# Need some help guys!



## cyborg47 (Aug 26, 2009)

im thinking of making a few changes to my system...my budget is around rs.7500/-..
Sell away my Transcend 2X2GB ddr2 800HMz for rs.2300/-...not sure whether to sell it for that price or not, bought it exactly one year back(august 2008..and then get the corsair 2X2GB ddr2 1066MHz ram for around rs.7000/-...and an xbox 360 controller with that!

Or, sell my 8800GT 512MB ddr3(how much can i sell that for, this is one year old(august2008)..and add the 7000 to that and get a Zotac GTX 260 2, and will it fit in the NZXT alpha Cabinet??
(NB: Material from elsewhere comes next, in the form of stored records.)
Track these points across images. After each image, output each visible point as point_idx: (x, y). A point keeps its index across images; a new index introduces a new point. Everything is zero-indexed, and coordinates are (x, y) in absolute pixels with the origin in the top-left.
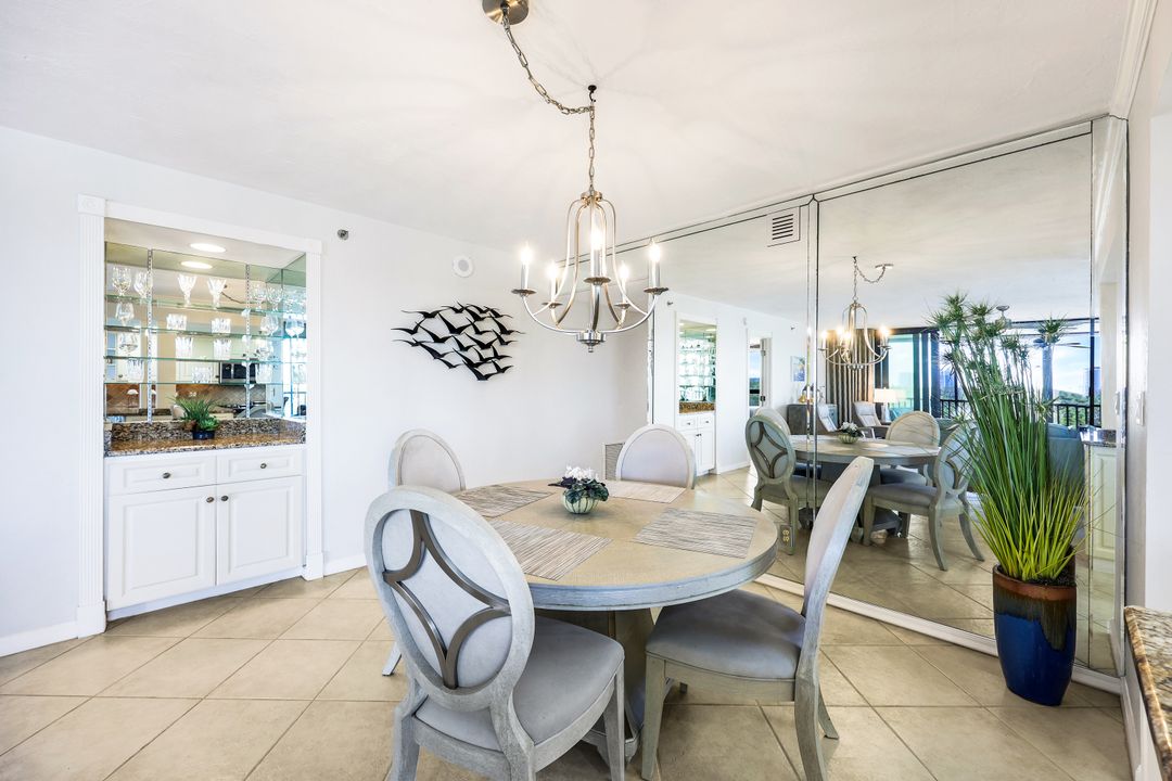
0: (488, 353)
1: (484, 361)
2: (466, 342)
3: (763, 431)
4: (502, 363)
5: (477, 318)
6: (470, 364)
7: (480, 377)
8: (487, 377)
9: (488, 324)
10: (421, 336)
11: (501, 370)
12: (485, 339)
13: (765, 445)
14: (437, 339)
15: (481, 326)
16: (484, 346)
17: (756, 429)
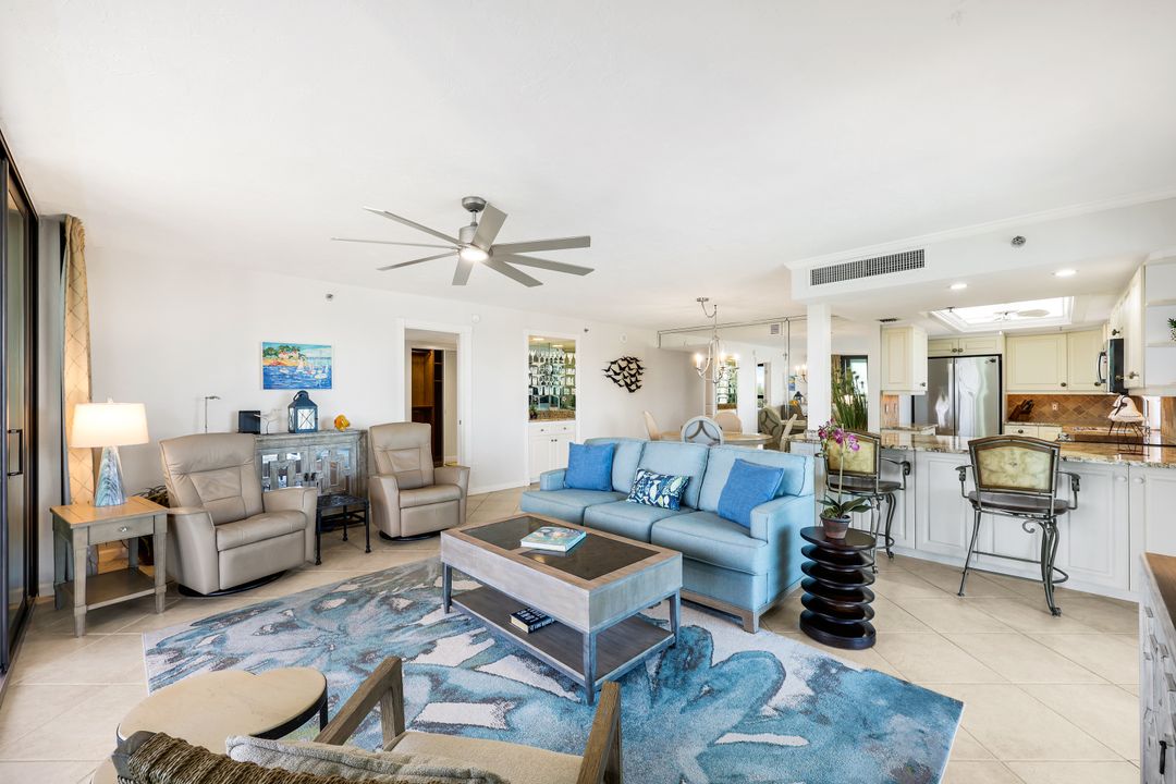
0: (633, 379)
1: (632, 383)
2: (626, 375)
3: (767, 416)
4: (639, 384)
5: (629, 362)
6: (627, 384)
7: (631, 391)
8: (634, 391)
9: (633, 366)
10: (611, 373)
11: (638, 387)
12: (633, 372)
13: (768, 423)
14: (616, 374)
15: (632, 366)
16: (632, 376)
17: (764, 415)
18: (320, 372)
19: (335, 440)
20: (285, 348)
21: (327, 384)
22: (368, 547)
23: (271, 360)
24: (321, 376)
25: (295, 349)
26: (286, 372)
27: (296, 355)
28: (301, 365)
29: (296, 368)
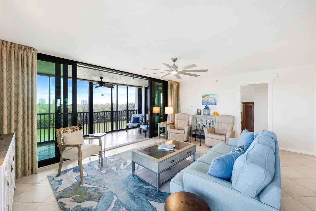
18: (214, 101)
19: (210, 118)
20: (206, 95)
21: (215, 104)
22: (200, 144)
23: (204, 98)
24: (214, 102)
25: (208, 95)
26: (206, 101)
27: (208, 97)
28: (209, 99)
29: (208, 100)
an more suggestions, thanx in advance..


----------



## official (Sep 2, 2009)

Why do you want to sell your ram??? I dont think there is any need to get 1066 mhz.
they'll do fine.
Getting a joystick may be a good idea but if you have xbox 360. Dont try it on pc...you can get far better joysticks at affordable price.Your wish though

getting a new gfx is the most sensible out of all, and that too gtx260...
But remember you need two 6 pin molex power connector and 500watt psu for that.
upgrade only if you think you hav that psu.
8800gt is really a good gfx card. i hav that too and it still runs almost all games at 1280x1024
and decent settings.
if you are not in a hurry then wait for sometime so that amd releases something new.
Prices may come down as well (not too sure but may be). Upgrading gpu at the end of year ai'nt always a good idea.atleast wait for sep15.
Its your decision afterall


----------



## Krow (Sep 2, 2009)

Unless u have a full hd monitor and wanna game at max res, i dont see why you wanna upgrade in the first place. Better make do with this more than decent config of yours now and upgrade after GT300/HD5xxx gfx cards are out.


----------



## cyborg47 (Sep 5, 2009)

thanx for the reply guys, my mom promised me that shez gonna give me 15k next year, so i ll get the x360 controller for now, and upgrade thae graphic card next year. does gtx 260 fit in my cab??(NZXT alpha).


----------